Work instructions:
1. Rewrite the feed dials thread from "## iron man (Apr 2, 2013)" to "on existing handles?", changing "handles" to "cranks".
2. Reproduce, character for character, the rows that follow the feed dials thread, from their first line through the line with "(o *SubcanvasNode) HasRelativeTransform()", including both.
[Text segment]
# FEED DIALS



## Richard King (Apr 2, 2013)

A friend of mine makes Altas feed dials and can make other brands if you send him a sample.
http://www.shop.tallgrasstools.com


----------



## iron man (Apr 2, 2013)

I purchased one from him I talked to him on the phone before I bought one nice guy and makes a great product.. Ray


----------



## robert1352 (Apr 4, 2013)

Do you think they do repairs on existing handles?


----------



## iron man (Apr 4, 2013)

I dont know about the handles this guy mainly does dials what do you need?? Ray


----------



## robert1352 (Apr 4, 2013)

One of the handles on my atlas is missing the knob part.I sent an emil to them and asked if they could help me,they said they think they could but that for something like that it might be best to try to find it on ebay.


----------



## iron man (Apr 4, 2013)

Mine where missing too I just made my own out of aluminum and just copied what was there it did not take very long.. Ray


----------



## VSAncona (Apr 5, 2013)

They look like nice dials, but I have to say that I find the website a little confusing. It's hard to tell what the difference is between a kit, a partial kit, and a complete assembly. I wish he had photos of the actual parts included in each kit so you can see what you're buying.


----------



## iron man (Apr 5, 2013)

Here is one of there other pages that might be more helpful.. Ray


http://www.tallgrasstools.com/AtlasDials.html


----------



## iron man (Apr 5, 2013)

The full kit has everything to make the conversion the partial one has the dial and a few parts but depending on your setup you may have to make or machine some of your own parts. The dials are really well done they are hand made and look like a factory made them.. Ray


----------



## VSAncona (Apr 8, 2013)

Thanks Ray, that link was very helpful. I'm going to have to start saving up for a pair of those.


----------



## iron man (Apr 8, 2013)

If you just want the dial and you want to make everything else you can call him and he will make a deal with you that is hard to turn down his work is nice.. Ray


----------



## jocat54 (Apr 9, 2013)

VSAncona said:


> They look like nice dials, but I have to say that I find the website a little confusing. It's hard to tell what the difference is between a kit, a partial kit, and a complete assembly. I wish he had photos of the actual parts included in each kit so you can see what you're buying.




I have the same problem with the site..........................probably because I don't know enough, but it would be nice to be able to see the differences.


----------
[/Text segment]
[Input for this task]
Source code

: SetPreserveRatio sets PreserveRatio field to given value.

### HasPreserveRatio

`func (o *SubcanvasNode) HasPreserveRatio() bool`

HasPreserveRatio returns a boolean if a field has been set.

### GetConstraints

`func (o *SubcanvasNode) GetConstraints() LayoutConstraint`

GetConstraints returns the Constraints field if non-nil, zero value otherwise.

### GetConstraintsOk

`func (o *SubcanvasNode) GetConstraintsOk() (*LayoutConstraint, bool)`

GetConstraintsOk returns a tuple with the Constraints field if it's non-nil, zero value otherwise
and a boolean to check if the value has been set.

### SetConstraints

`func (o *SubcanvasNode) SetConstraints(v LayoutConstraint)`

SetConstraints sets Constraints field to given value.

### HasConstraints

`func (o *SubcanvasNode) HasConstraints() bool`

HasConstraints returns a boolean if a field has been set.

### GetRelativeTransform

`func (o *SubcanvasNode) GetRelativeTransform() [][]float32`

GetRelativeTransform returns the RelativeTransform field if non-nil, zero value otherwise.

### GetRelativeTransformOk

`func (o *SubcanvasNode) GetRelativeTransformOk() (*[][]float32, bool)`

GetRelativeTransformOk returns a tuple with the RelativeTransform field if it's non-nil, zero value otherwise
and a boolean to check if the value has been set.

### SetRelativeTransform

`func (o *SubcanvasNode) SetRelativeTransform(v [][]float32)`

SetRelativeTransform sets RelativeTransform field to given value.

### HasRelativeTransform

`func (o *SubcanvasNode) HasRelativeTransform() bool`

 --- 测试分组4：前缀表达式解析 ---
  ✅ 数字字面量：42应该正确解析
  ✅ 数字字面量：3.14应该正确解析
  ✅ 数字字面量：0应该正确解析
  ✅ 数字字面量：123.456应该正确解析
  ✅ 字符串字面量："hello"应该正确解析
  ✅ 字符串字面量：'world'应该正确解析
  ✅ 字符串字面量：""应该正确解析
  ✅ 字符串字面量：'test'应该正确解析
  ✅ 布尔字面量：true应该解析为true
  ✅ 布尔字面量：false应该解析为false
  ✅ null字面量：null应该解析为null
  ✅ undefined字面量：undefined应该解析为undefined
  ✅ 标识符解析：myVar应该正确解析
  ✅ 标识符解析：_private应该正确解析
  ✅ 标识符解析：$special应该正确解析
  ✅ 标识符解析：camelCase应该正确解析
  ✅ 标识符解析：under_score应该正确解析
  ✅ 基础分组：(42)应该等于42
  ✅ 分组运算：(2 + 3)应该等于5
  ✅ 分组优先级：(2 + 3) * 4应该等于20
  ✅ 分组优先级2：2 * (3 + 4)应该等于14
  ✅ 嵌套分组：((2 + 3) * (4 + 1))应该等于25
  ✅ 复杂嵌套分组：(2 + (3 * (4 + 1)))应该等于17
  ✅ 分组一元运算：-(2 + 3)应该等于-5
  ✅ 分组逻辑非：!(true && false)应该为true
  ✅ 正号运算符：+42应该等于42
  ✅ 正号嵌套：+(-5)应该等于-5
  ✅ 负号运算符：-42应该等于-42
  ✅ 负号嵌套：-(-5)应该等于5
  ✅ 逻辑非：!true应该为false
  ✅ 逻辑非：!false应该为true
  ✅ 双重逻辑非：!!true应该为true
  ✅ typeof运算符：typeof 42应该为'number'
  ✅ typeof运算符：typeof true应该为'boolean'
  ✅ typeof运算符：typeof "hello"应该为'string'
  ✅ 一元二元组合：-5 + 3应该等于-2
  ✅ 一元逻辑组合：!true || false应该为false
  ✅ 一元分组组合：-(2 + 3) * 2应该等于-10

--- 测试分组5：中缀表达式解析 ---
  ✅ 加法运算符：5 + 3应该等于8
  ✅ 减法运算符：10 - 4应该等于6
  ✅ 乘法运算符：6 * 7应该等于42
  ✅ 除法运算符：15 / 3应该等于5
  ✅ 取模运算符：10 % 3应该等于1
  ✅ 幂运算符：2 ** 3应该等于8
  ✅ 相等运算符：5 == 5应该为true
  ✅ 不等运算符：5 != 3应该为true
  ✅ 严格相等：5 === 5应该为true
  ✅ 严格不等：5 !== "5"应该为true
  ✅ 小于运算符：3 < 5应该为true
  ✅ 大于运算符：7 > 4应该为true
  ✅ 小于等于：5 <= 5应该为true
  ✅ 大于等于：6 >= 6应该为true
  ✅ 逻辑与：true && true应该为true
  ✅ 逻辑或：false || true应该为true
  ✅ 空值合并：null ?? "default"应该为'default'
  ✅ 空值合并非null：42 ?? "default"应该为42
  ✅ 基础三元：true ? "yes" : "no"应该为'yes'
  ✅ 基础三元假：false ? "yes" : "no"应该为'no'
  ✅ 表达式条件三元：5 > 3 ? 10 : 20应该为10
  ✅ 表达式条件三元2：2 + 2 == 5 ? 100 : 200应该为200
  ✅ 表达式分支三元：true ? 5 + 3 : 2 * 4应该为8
[/Input for this task]
Answers for the exercise:
1.
## iron man (Apr 2, 2013)

I purchased one from him I talked to him on the phone before I bought one nice guy and makes a great product.. Ray


----------



## robert1352 (Apr 4, 2013)

Do you think they do repairs on existing cranks?

2.
Source code

: SetPreserveRatio sets PreserveRatio field to given value.

### HasPreserveRatio

`func (o *SubcanvasNode) HasPreserveRatio() bool`

HasPreserveRatio returns a boolean if a field has been set.

### GetConstraints

`func (o *SubcanvasNode) GetConstraints() LayoutConstraint`

GetConstraints returns the Constraints field if non-nil, zero value otherwise.

### GetConstraintsOk

`func (o *SubcanvasNode) GetConstraintsOk() (*LayoutConstraint, bool)`

GetConstraintsOk returns a tuple with the Constraints field if it's non-nil, zero value otherwise
and a boolean to check if the value has been set.

### SetConstraints

`func (o *SubcanvasNode) SetConstraints(v LayoutConstraint)`

SetConstraints sets Constraints field to given value.

### HasConstraints

`func (o *SubcanvasNode) HasConstraints() bool`

HasConstraints returns a boolean if a field has been set.

### GetRelativeTransform

`func (o *SubcanvasNode) GetRelativeTransform() [][]float32`

GetRelativeTransform returns the RelativeTransform field if non-nil, zero value otherwise.

### GetRelativeTransformOk

`func (o *SubcanvasNode) GetRelativeTransformOk() (*[][]float32, bool)`

GetRelativeTransformOk returns a tuple with the RelativeTransform field if it's non-nil, zero value otherwise
and a boolean to check if the value has been set.

### SetRelativeTransform

`func (o *SubcanvasNode) SetRelativeTransform(v [][]float32)`

SetRelativeTransform sets RelativeTransform field to given value.

### HasRelativeTransform

`func (o *SubcanvasNode) HasRelativeTransform() bool`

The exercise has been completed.